## [TASK INPUT]
--- START ---

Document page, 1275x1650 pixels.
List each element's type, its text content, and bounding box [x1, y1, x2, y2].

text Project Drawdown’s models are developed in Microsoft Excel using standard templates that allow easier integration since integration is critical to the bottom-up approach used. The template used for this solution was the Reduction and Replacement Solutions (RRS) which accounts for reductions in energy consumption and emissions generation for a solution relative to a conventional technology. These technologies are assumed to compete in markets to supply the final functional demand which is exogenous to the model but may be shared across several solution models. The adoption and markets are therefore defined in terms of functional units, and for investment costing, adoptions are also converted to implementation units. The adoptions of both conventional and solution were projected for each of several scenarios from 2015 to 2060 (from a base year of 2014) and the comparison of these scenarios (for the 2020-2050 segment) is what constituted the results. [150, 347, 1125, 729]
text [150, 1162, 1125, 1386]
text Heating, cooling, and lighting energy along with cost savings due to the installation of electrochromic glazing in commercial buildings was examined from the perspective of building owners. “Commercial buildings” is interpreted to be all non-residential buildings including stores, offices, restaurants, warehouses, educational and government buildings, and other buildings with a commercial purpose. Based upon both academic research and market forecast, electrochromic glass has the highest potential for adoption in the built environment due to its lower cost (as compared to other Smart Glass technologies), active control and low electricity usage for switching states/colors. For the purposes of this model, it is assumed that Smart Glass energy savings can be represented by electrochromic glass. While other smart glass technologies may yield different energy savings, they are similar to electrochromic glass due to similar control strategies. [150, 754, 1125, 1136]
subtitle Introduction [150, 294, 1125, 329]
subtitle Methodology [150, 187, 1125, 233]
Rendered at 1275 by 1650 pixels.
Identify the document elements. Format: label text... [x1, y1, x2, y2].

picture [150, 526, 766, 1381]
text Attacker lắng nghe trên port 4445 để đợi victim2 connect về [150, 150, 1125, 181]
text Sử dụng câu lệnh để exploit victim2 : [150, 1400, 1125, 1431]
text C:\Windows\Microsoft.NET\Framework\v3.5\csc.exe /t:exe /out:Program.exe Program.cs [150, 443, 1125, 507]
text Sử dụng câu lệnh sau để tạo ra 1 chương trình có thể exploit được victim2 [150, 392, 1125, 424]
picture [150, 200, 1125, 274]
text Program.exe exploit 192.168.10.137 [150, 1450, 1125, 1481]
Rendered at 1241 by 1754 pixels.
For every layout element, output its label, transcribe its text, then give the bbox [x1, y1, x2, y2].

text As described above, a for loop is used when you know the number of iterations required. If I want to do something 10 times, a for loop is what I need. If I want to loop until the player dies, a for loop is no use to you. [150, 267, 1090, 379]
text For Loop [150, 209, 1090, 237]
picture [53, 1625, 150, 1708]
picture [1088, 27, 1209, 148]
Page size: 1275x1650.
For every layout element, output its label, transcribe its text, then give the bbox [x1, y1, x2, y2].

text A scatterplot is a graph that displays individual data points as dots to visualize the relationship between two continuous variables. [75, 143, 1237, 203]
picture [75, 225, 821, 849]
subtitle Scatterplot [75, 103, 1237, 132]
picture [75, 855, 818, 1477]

--- END ---

## [TASK DIRECTIONS]
Starting at the line that contains "Page size: 1275x1650.", output each remaining line of the listing, the last line included, exactly as it appears.

## [OUTPUT OF THE TASK]
Page size: 1275x1650.
For every layout element, output its label, transcribe its text, then give the bbox [x1, y1, x2, y2].

text A scatterplot is a graph that displays individual data points as dots to visualize the relationship between two continuous variables. [75, 143, 1237, 203]
picture [75, 225, 821, 849]
subtitle Scatterplot [75, 103, 1237, 132]
picture [75, 855, 818, 1477]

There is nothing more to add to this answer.